Once more, I find myself without regular internet connection - with hardly any internet access at all, actually. We are able to get some access through my husband's mobile phone, but naturally, it isn't much. And when I sit down to look at my email inbox, I am overwhelmed: "oh no, I have 32 Facebook messages!", or "wow, I will never be able to read all these newsletters."
It really does take an effort to sit down, stop, take a deep breath and say: This Isn't My Job. No one hired me to do it; no one is paying me to do it; I need not feel guilty for not being able to poke people back on Facebook or reply to a message someone sent me on the Backyardchickens forum. I need not feel guilty for not always being instantly accessible, or for not researching information as quickly as I otherwise could have, or for not keeping up with news/websites/blogs.
My life's work, currently, is to keep the house good and livable; to cook nutritious meals for my family; to look after my children and spend time with them. When I do have some leisure time to spend in front of the computer, I now mostly work on my writing projects. I miss having a 24/6 internet connection and the instant access to information, music, films, lectures and online communities it allows, and I know I will be glad when we are able to establish it once again.
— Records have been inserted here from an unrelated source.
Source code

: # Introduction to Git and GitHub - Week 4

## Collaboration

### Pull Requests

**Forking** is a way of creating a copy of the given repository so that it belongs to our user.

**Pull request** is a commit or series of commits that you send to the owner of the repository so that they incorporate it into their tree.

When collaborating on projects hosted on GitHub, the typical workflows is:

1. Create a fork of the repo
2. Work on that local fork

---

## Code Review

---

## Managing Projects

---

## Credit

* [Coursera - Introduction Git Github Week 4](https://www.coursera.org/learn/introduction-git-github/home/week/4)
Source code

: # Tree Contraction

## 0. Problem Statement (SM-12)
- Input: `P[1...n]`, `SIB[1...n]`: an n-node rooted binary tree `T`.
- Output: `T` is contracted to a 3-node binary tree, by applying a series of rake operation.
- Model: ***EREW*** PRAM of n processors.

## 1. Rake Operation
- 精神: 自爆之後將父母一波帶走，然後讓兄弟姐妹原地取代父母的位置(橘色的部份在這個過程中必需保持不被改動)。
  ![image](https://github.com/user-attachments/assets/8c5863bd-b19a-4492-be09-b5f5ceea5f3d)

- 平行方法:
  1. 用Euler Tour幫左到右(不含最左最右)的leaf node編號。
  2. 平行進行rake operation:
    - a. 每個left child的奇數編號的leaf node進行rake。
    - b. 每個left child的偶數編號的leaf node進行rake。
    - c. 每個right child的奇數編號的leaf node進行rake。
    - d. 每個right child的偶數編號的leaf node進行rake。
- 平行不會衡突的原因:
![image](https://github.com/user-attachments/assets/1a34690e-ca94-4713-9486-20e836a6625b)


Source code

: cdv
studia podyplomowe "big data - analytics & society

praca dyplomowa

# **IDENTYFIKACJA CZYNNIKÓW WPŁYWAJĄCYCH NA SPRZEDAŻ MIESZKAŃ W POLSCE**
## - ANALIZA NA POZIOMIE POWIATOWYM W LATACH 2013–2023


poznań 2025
But maybe, just maybe, I will also miss the reduced level of distraction, and the extra time I miraculously have on my hands (you won't believe it, but I have finally caught up on my ironing).
In one of these rare online times, I couldn't resist just popping in here for a few minutes and saying hello to all you dear friends. I do so miss reading your blogs and keeping in touch by email, and hope to be back, eventually, on a more constant basis. Until then, I am off to enjoy summer, and all the good things in life... offline.